Recombinative generalization, however, does not explain the main finding of the current research: a generalized improvement in writing, a production-based response, following selection-based training. A possible explanation for this outcome is based on transfer of function: participants entered the experiment with a text-copying repertoire (i.e., the ability to produce a complete and accurate copy of text presented to them), and the training procedures used in the current study likely facilitated the transfer of this text-copying function from the printed paragraphs to the graphs. In combination with recombinative generalization, the current selection-based procedures could produce a generalized improvement in writing behavior. If this account is accurate, failure of the current training procedures to produce an improvement in writing could result from a lack of either function transfer or generalization, and could be treated by conducting additional training to establish the some or all of the additional 32 forms of control not established by the current procedures.

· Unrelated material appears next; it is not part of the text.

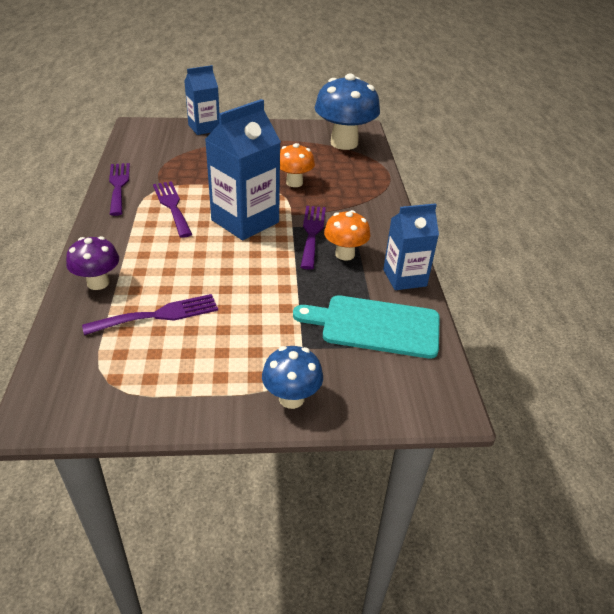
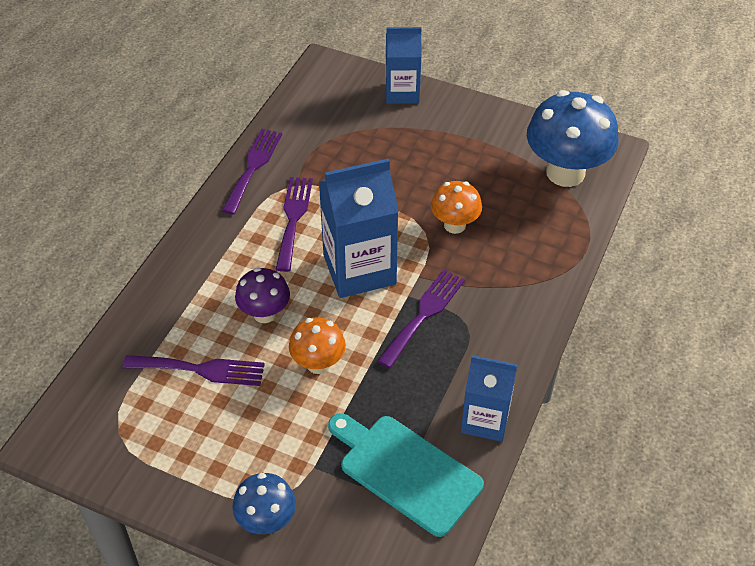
camera: 30 degrees right, 10 degrees up
purple mushroom [66,236,119,290] -> purple mushroom moved to [235,267,290,323]
orange mushroom [324,210,370,261] -> orange mushroom moved to [289,317,346,374]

Most studies of function transfer have been conducted in the context of equivalence classes: some function is acquired by one class member and then generalizes with a constant high probability to the other class members. In the present experiment, equivalence class formation was not used to study function transfer. Rather, a set of graph-text conditional relations were established, after which the behaviors presumed to occur in the presence of one of the stimuli generalized to the other member of the conditional relation. In addition, the stimuli in the visual-visual conditional relations were quite complex and the response that generalized involved the production of paragraph-length written descriptions. Thus, function transfer did not depend on the prior formation of equivalence classes, but rather of conditional discriminations.

It would be of interest, however, to expand the behavioral preparation by establishing a second type of conditional discrimination, for instance, between the name of the type of interaction and the graph of that type of interaction. Thereafter, two important questions arise: first, would the presentation of any one of the stimuli representing one of the types of interaction evoke the selection of the other stimuli representing that interaction, i.e., would equivalence classes form? Second, would the presentation of any one of the stimuli, such as the name of the interaction, evoke the writing of a complete and accurate description of the graph depicting that type of interaction, i.e., would the writing function transfer to all members of the same class?

Summary and conclusions

In the current experiment, conditional discrimination training procedures that established traditional, targeted, and decontextualized conditional control by many elements of complex stimuli were found to produce an improvement in writing behavior. This research replicates and remedies the deficits of traditional conditional discrimination training reported by others (Walker et al. 2010; Walker and Rehfeldt 2012). Further, the improvement in writing behavior is reflective of recombinative generalization, as stimulus control topographies established separately came to exert control over writing together, and also of transfer of function, as the procedures did not directly train writing. Whether these procedures result in the emergence of other types of stimulus relations (i.e., symmetry) and the applicability of these procedures to other stimulus materials are issues for future research.